● Your instructions
Please restate each entry that appears below word for word, without its pictures.

● Records excerpted from a collection
:::::

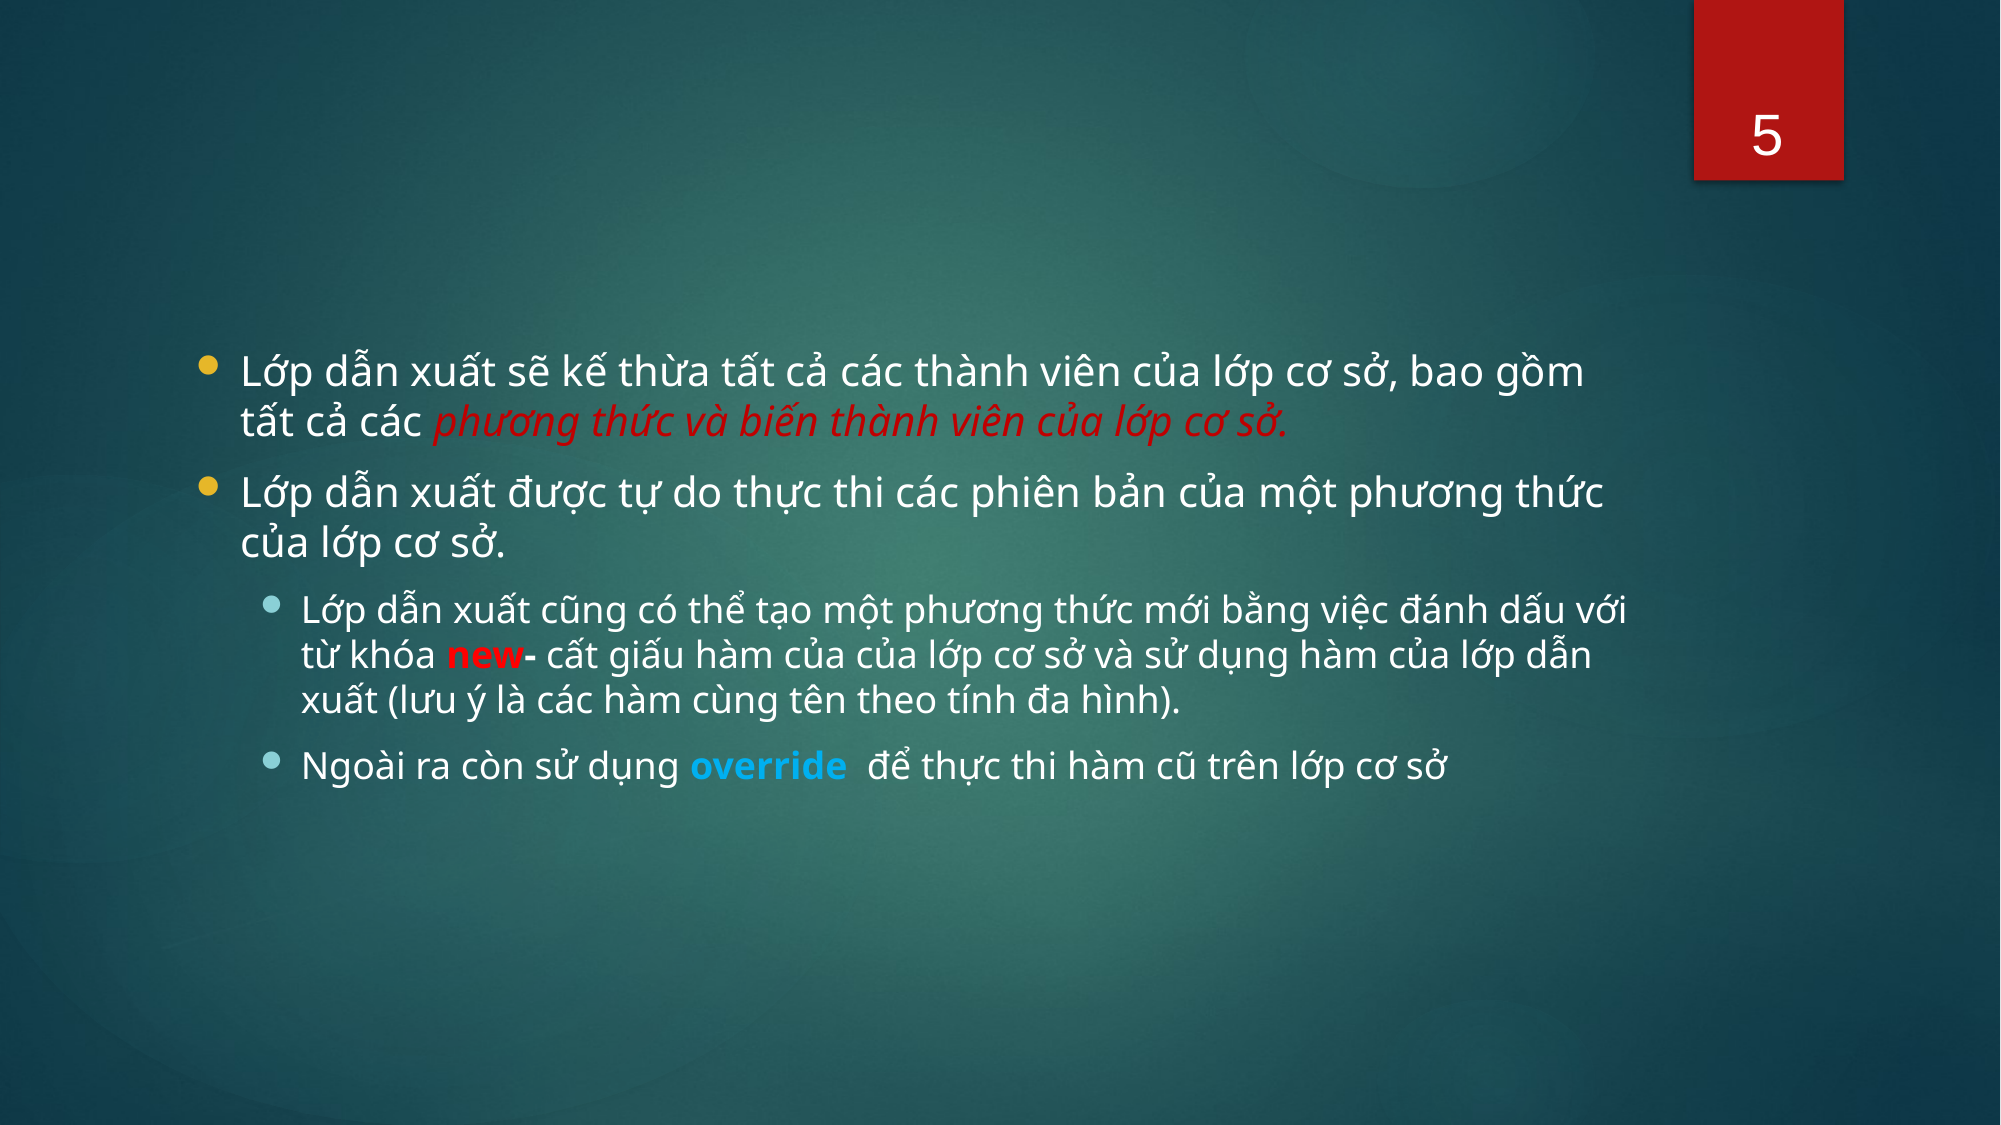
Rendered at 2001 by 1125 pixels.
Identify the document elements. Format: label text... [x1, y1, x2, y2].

slide_number 5 [1698, 48, 1837, 175]
picture [0, 0, 2001, 1125]
list Lớp dẫn xuất sẽ kế thừa tất cả các thành viên của lớp cơ sở, bao gồm tất cả các phương thức và biến thành viên của lớp cơ sở. Lớp dẫn xuất được tự do thực thi các phiên bản của một phương thức của lớp cơ sở. Lớp dẫn xuất cũng có thể tạo một phương thức mới bằng việc đánh dấu với từ khóa new- cất giấu hàm của của lớp cơ sở và sử dụng hàm của lớp dẫn xuất (lưu ý là các hàm cùng tên theo tính đa hình). Ngoài ra còn sử dụng override để thực thi hàm cũ trên lớp cơ sở [180, 336, 1649, 1025]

:::::

● Response below
Rendered at 2001 by 1125 pixels.
Identify the document elements. Format: label text... [x1, y1, x2, y2].

slide_number 5 [1698, 48, 1837, 175]
picture [0, 0, 2001, 1125]
list Lớp dẫn xuất sẽ kế thừa tất cả các thành viên của lớp cơ sở, bao gồm tất cả các phương thức và biến thành viên của lớp cơ sở. Lớp dẫn xuất được tự do thực thi các phiên bản của một phương thức của lớp cơ sở. Lớp dẫn xuất cũng có thể tạo một phương thức mới bằng việc đánh dấu với từ khóa new- cất giấu hàm của của lớp cơ sở và sử dụng hàm của lớp dẫn xuất (lưu ý là các hàm cùng tên theo tính đa hình). Ngoài ra còn sử dụng override để thực thi hàm cũ trên lớp cơ sở [180, 336, 1649, 1025]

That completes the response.